Officials monitoring the spread of the disease report that several densely populated areas are experiencing a sharp increase in infections, with the Maharagama MOH division currently recording one of the highest case loads in the country. Rapid transmission has also been observed in parts of the Kalutara and Gampaha districts, prompting intensified surveillance and control efforts.

Public health experts have identified several districts, including Colombo District, Gampaha District, Matara District, Galle District, Kandy District, Ratnapura District and Kalutara District, as the areas most severely affected by the current wave of infections.

Specialists have acknowledged that extensive mosquito-control campaigns and awareness programmes are being carried out nationwide. However, they warn that these efforts are often undermined by the failure to remove stagnant water and other mosquito breeding sites from residential and commercial premises.

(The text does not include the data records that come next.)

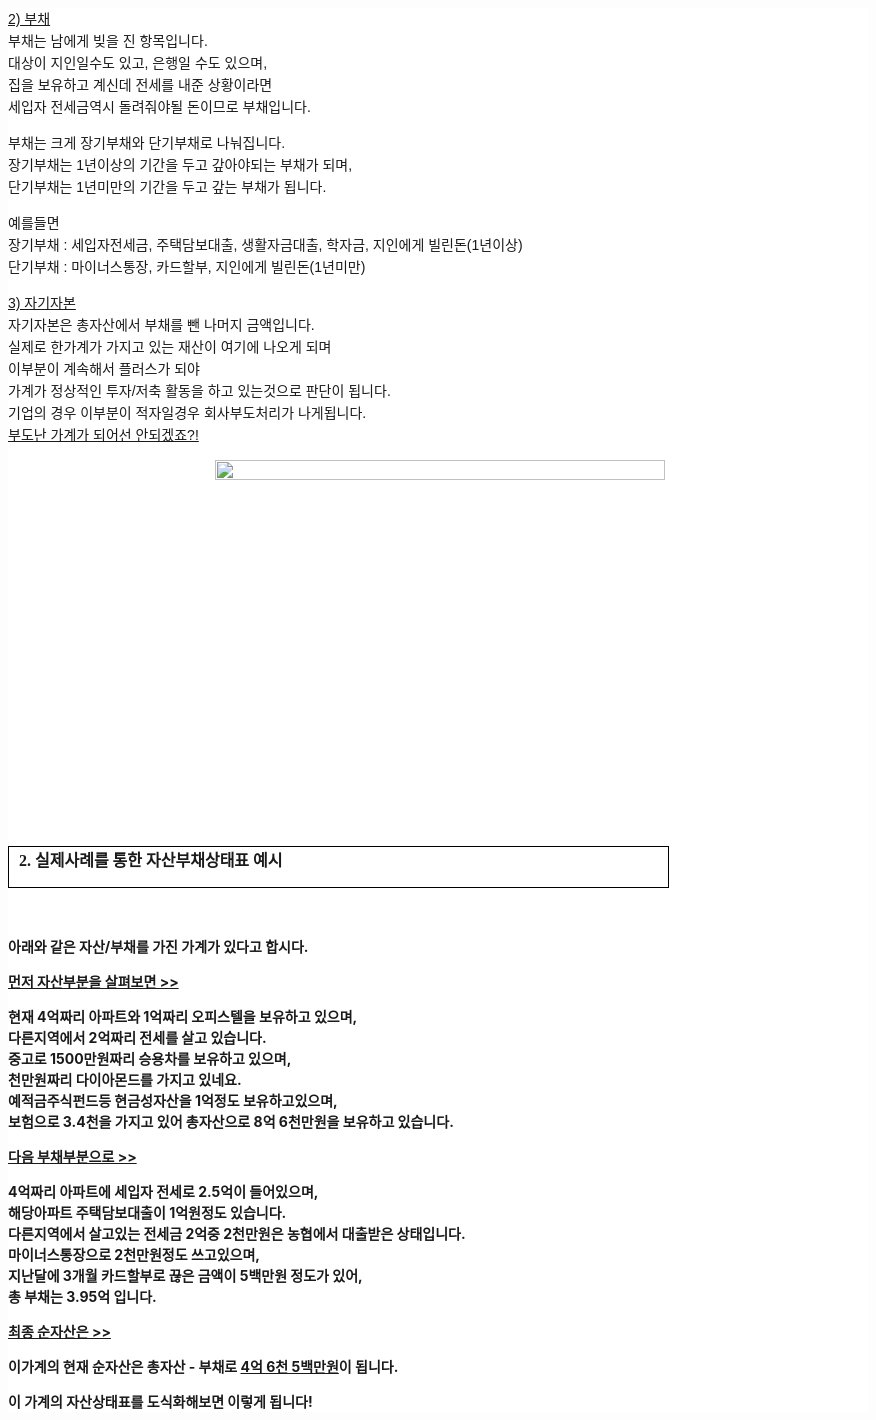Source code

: <p style="line-height: 1.5;"><u><span style="font-family: Arial;">2) 부채</span><br></u><span style="font-family: Arial;">부채는 남에게 빚을 진 항목입니다. </span><br><span style="font-family: Arial;">대상이 지인일수도 있고, 은행일 수도 있으며, </span><br><span style="font-family: Arial;">집을 보유하고 계신데 전세를 내준 상황이라면</span><br><span style="font-family: Arial;">세입자 전세금역시 돌려줘야될 돈이므로 부채입니다.</span></p>
<p style="line-height: 1.5;"><span style="font-family: Arial;">부채는 크게 장기부채와 단기부채로 나눠집니다.</span><br><span style="font-family: Arial;">장기부채는 1년이상의 기간을 두고 갚아야되는 부채가 되며,</span><br><span style="font-family: Arial;">단기부채는 1년미만의 기간을 두고 갚는 부채가 됩니다.</span></p>
<p style="line-height: 1.5;"><span style="font-family: Arial;">예를들면</span><br><span style="font-family: Arial;">장기부채 : 세입자전세금, 주택담보대출, 생활자금대출, 학자금, 지인에게 빌린돈(1년이상) </span><br><span style="font-family: Arial;">단기부채 : 마이너스통장, 카드할부, 지인에게 빌린돈(1년미만)</span></p>
<p style="line-height: 1.5;"><u><span style="font-family: Arial;">3) 자기자본</span><br></u><span style="font-family: Arial;">자기자본은 총자산에서 부채를 뺀 나머지 금액입니다. </span><br><span style="font-family: Arial;">실제로 한가계가 가지고 있는 재산이 여기에 나오게 되며</span><br><span style="font-family: Arial;">이부분이 계속해서 플러스가 되야 </span><br><span style="font-family: Arial;">가계가 정상적인 투자/저축 활동을 하고 있는것으로 판단이 됩니다. </span><br><span style="font-family: Arial;">기업의 경우 이부분이 적자일경우 회사부도처리가 나게됩니다.</span><br><u><span style="font-family: Arial;">부도난 가계가 되어선 안되겠죠?!</span></u></p>
<p style="text-align: center; line-height: 1.5; clear: none; float: none;"><span style="font-family: Arial;">&nbsp;</span><span class="imageblock" style="width: 450px; height: auto; display: inline-block; max-width: 100%;"><span data-lightbox="lightbox" data-url="https://t1.daumcdn.net/cfile/tistory/13309D504FFE9D261D?download"><img width="450" height="337" style="height: auto; cursor: pointer; max-width: 100%;" src="https://t1.daumcdn.net/cfile/tistory/13309D504FFE9D261D" filemime="image/jpeg" filename="2125697998_b053ac13e1.jpg"></span></span><strong></strong></p><strong><p style="line-height: 1.5;">&nbsp;</p>
<p style="line-height: 1.5;"><table width="647" class="txc-table" style="border: currentColor; border-image: none; font-family: 돋움; font-size: 9pt; border-collapse: collapse;" border="0" cellspacing="0" cellpadding="0"><tbody><tr><td style="border: 1px solid rgb(0, 0, 0); border-image: none; width: 647px; height: 35px;"><strong><span style="font-size: 12pt;">&nbsp;2. 실제사례를 통한 자산부채상태표 예시</span></strong></td></tr></tbody></table><p><br></p><strong><p></p>
<p></p>
<p style="line-height: 1.5;">아래와 같은 자산/부채를 가진 가계가 있다고 합시다.</p>
<p style="line-height: 1.5;"><u>먼저 자산부분을 살펴보면 &gt;&gt;</u></p>
<p style="line-height: 1.5;">현재 4억짜리 아파트와 1억짜리 오피스텔을 보유하고 있으며, <br>다른지역에서 2억짜리 전세를 살고 있습니다.<br>중고로 1500만원짜리 승용차를 보유하고 있으며, <br>천만원짜리 다이아몬드를 가지고 있네요.<br>예적금주식펀드등 현금성자산을 1억정도 보유하고있으며, <br>보험으로 3.4천을 가지고 있어 총자산으로 8억 6천만원을 보유하고 있습니다.</p>
<p style="line-height: 1.5;"><u>다음 부채부분으로 &gt;&gt;</u></p>
<p style="line-height: 1.5;">4억짜리 아파트에 세입자 전세로 2.5억이 들어있으며, <br>해당아파트 주택담보대출이 1억원정도 있습니다.<br>다른지역에서 살고있는 전세금 2억중 2천만원은 농협에서 대출받은 상태입니다.<br>마이너스통장으로 2천만원정도 쓰고있으며, <br>지난달에 3개월 카드할부로 끊은 금액이 5백만원 정도가 있어, <br>총 부채는 3.95억 입니다.</p>
<p style="line-height: 1.5;"><u>최종 순자산은 &gt;&gt;</u></p>
<p style="line-height: 1.5;">이가계의 현재 순자산은 총자산 - 부채로 <u>4억 6천 5백만원</u>이 됩니다.</p>
<p style="line-height: 1.5;"><strong>이 가계의 자산상태표를 도식화해보면 이렇게 됩니다!</strong></p>
<p style="text-align: center; line-height: 1.5;"><p></p>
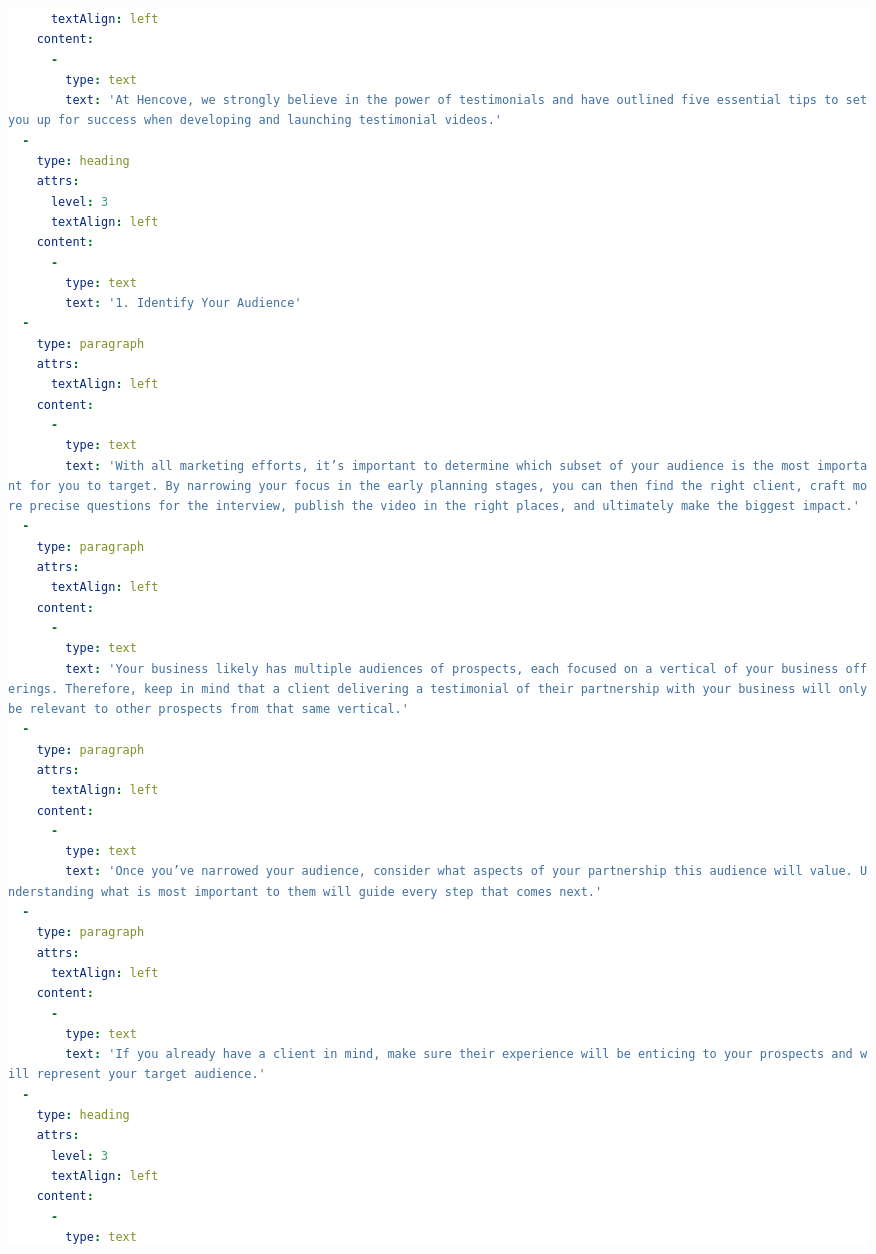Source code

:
 ```yaml
      textAlign: left
    content:
      -
        type: text
        text: 'At Hencove, we strongly believe in the power of testimonials and have outlined five essential tips to set you up for success when developing and launching testimonial videos.'
  -
    type: heading
    attrs:
      level: 3
      textAlign: left
    content:
      -
        type: text
        text: '1. Identify Your Audience'
  -
    type: paragraph
    attrs:
      textAlign: left
    content:
      -
        type: text
        text: 'With all marketing efforts, it’s important to determine which subset of your audience is the most important for you to target. By narrowing your focus in the early planning stages, you can then find the right client, craft more precise questions for the interview, publish the video in the right places, and ultimately make the biggest impact.'
  -
    type: paragraph
    attrs:
      textAlign: left
    content:
      -
        type: text
        text: 'Your business likely has multiple audiences of prospects, each focused on a vertical of your business offerings. Therefore, keep in mind that a client delivering a testimonial of their partnership with your business will only be relevant to other prospects from that same vertical.'
  -
    type: paragraph
    attrs:
      textAlign: left
    content:
      -
        type: text
        text: 'Once you’ve narrowed your audience, consider what aspects of your partnership this audience will value. Understanding what is most important to them will guide every step that comes next.'
  -
    type: paragraph
    attrs:
      textAlign: left
    content:
      -
        type: text
        text: 'If you already have a client in mind, make sure their experience will be enticing to your prospects and will represent your target audience.'
  -
    type: heading
    attrs:
      level: 3
      textAlign: left
    content:
      -
        type: text
```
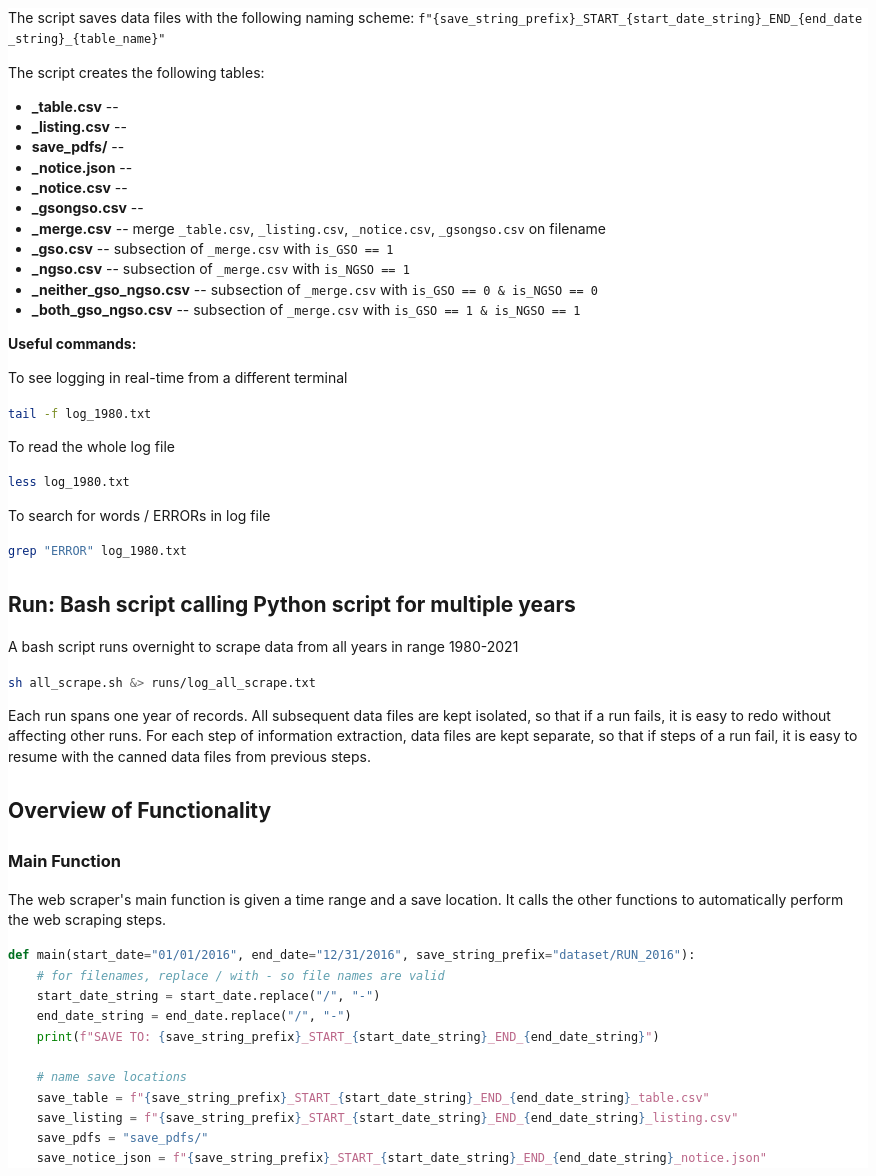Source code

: The script saves data files with the following naming scheme: `f"{save_string_prefix}_START_{start_date_string}_END_{end_date_string}_{table_name}"`

The script creates the following tables:
* **_table.csv** --
* **_listing.csv** --
* **save_pdfs/** --
* **_notice.json** -- 
* **_notice.csv** --
* **_gsongso.csv** -- 
* **_merge.csv** -- merge `_table.csv`, `_listing.csv`, `_notice.csv`, `_gsongso.csv` on filename
* **_gso.csv** -- subsection of `_merge.csv` with `is_GSO == 1`
* **_ngso.csv** -- subsection of `_merge.csv` with `is_NGSO == 1`
* **_neither_gso_ngso.csv** -- subsection of `_merge.csv` with `is_GSO == 0 & is_NGSO == 0`
* **_both_gso_ngso.csv** -- subsection of `_merge.csv` with `is_GSO == 1 & is_NGSO == 1`

**Useful commands:**

To see logging in real-time from a different terminal
```bash
tail -f log_1980.txt
```

To read the whole log file
```bash
less log_1980.txt
```

To search for words / ERRORs in log file 
```bash
grep "ERROR" log_1980.txt
```

## Run: Bash script calling Python script for multiple years

A bash script runs overnight to scrape data from all years in range 1980-2021

```bash
sh all_scrape.sh &> runs/log_all_scrape.txt
```

Each run spans one year of records. All subsequent data files are kept isolated, so that if a run fails, it is easy to redo without affecting other runs. For each step of information extraction, data files are kept separate, so that if steps of a run fail, it is easy to resume with the canned data files from previous steps.   

## Overview of Functionality

### Main Function

The web scraper's main function is given a time range and a save location. It calls the other functions to automatically perform the web scraping steps.

```python
def main(start_date="01/01/2016", end_date="12/31/2016", save_string_prefix="dataset/RUN_2016"):
    # for filenames, replace / with - so file names are valid
    start_date_string = start_date.replace("/", "-")
    end_date_string = end_date.replace("/", "-")
    print(f"SAVE TO: {save_string_prefix}_START_{start_date_string}_END_{end_date_string}")

    # name save locations
    save_table = f"{save_string_prefix}_START_{start_date_string}_END_{end_date_string}_table.csv"
    save_listing = f"{save_string_prefix}_START_{start_date_string}_END_{end_date_string}_listing.csv"
    save_pdfs = "save_pdfs/"
    save_notice_json = f"{save_string_prefix}_START_{start_date_string}_END_{end_date_string}_notice.json" 
```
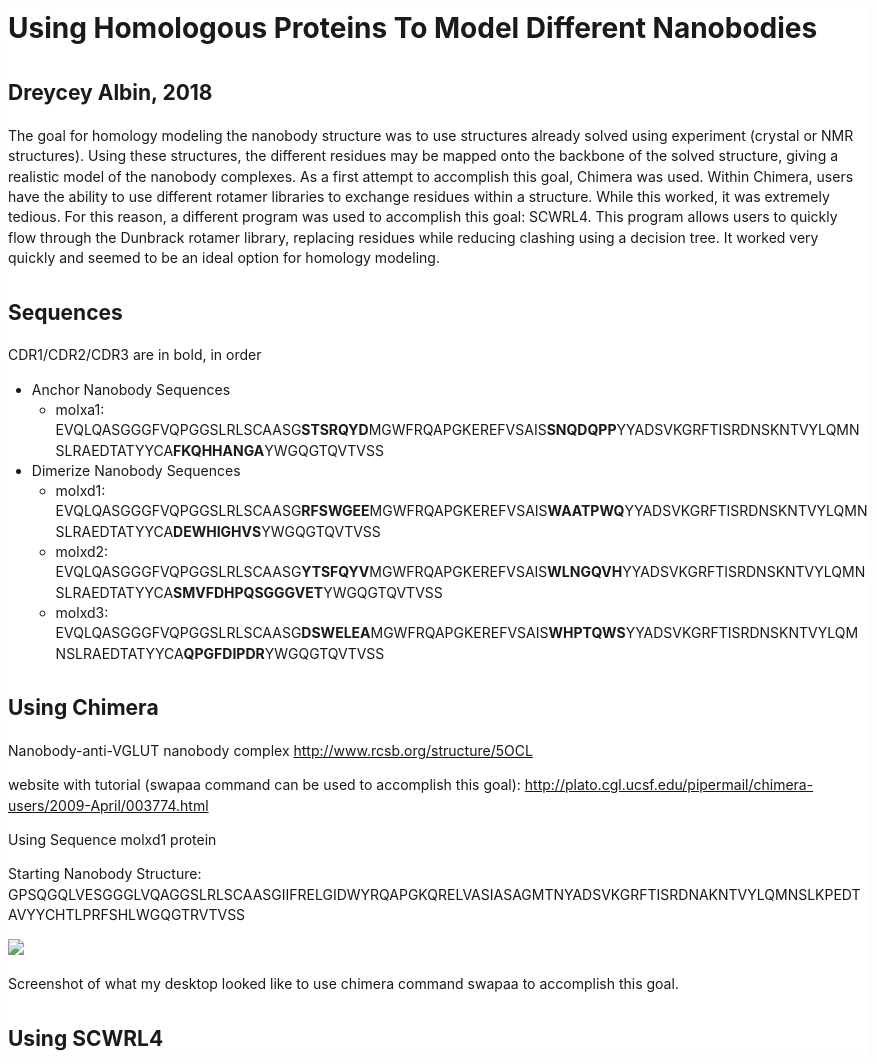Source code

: # Using Homologous Proteins To Model Different Nanobodies

## Dreycey Albin, 2018

The goal for homology modeling the nanobody structure was to use structures
already solved using experiment (crystal or NMR structures). Using these
structures, the different residues may be mapped onto the backbone of the
solved structure, giving a realistic model of the nanobody complexes. As a
first attempt to accomplish this goal, Chimera was used. Within Chimera, users
have the ability to use different rotamer libraries to exchange residues within
a structure. While this worked, it was extremely tedious. For this reason, a
different program was used to accomplish this goal: SCWRL4. This program allows
users to quickly flow through the Dunbrack rotamer library, replacing residues
while reducing clashing using a decision tree. It worked very quickly and
seemed to be an ideal option for homology modeling.

## Sequences

CDR1/CDR2/CDR3 are in bold, in order

 * Anchor Nanobody Sequences
   * molxa1: EVQLQASGGGFVQPGGSLRLSCAASG**STSRQYD**MGWFRQAPGKEREFVSAIS**SNQDQPP**YYADSVKGRFTISRDNSKNTVYLQMNSLRAEDTATYYCA**FKQHHANGA**YWGQGTQVTVSS
 * Dimerize Nanobody Sequences
   * molxd1: EVQLQASGGGFVQPGGSLRLSCAASG**RFSWGEE**MGWFRQAPGKEREFVSAIS**WAATPWQ**YYADSVKGRFTISRDNSKNTVYLQMNSLRAEDTATYYCA**DEWHIGHVS**YWGQGTQVTVSS
   * molxd2: EVQLQASGGGFVQPGGSLRLSCAASG**YTSFQYV**MGWFRQAPGKEREFVSAIS**WLNGQVH**YYADSVKGRFTISRDNSKNTVYLQMNSLRAEDTATYYCA**SMVFDHPQSGGGVET**YWGQGTQVTVSS
   * molxd3: EVQLQASGGGFVQPGGSLRLSCAASG**DSWELEA**MGWFRQAPGKEREFVSAIS**WHPTQWS**YYADSVKGRFTISRDNSKNTVYLQMNSLRAEDTATYYCA**QPGFDIPDR**YWGQGTQVTVSS


## Using Chimera

Nanobody-anti-VGLUT nanobody complex http://www.rcsb.org/structure/5OCL

website with tutorial (swapaa command can be used to accomplish this goal):
http://plato.cgl.ucsf.edu/pipermail/chimera-users/2009-April/003774.html

Using Sequence molxd1 protein

Starting Nanobody Structure:
GPSQGQLVESGGGLVQAGGSLRLSCAASGIIFRELGIDWYRQAPGKQRELVASIASAGMTNYADSVKGRFTISRDNAKNTVYLQMNSLKPEDTAVYYCHTLPRFSHLWGQGTRVTVSS

![](images/homology/chimera-use.png)

Screenshot of what my desktop looked like to use chimera command swapaa to accomplish this goal.

## Using SCWRL4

Residents have been urged to dedicate time to cleaning their surroundings and inspecting their properties for potential breeding grounds, particularly in light of recent weather conditions that can accelerate mosquito population growth. Health officials caution that without greater public participation, the number of infections could rise significantly in the coming weeks.

The growing outbreak is also placing additional strain on the healthcare system. Several hospitals, particularly in heavily affected districts, are reportedly facing increasing pressure as dengue-related admissions continue to climb. Some wards have reached or are nearing full capacity, raising concerns about resource availability if case numbers continue to increase.

More than 45,000 dengue infections have been reported nationwide since the beginning of the year, marking a noticeable surge compared with previous periods. Although the latest island-wide dengue eradication campaign has officially concluded, Public Health Inspectors are expected to maintain inspections and enforcement activities in identified hotspots.

Authorities continue to emphasise that long-term control of dengue depends not only on government action but also on community responsibility. Households, businesses and institutions are being encouraged to take proactive measures to eliminate mosquito breeding sites and help curb the spread of the disease before the situation deteriorates further.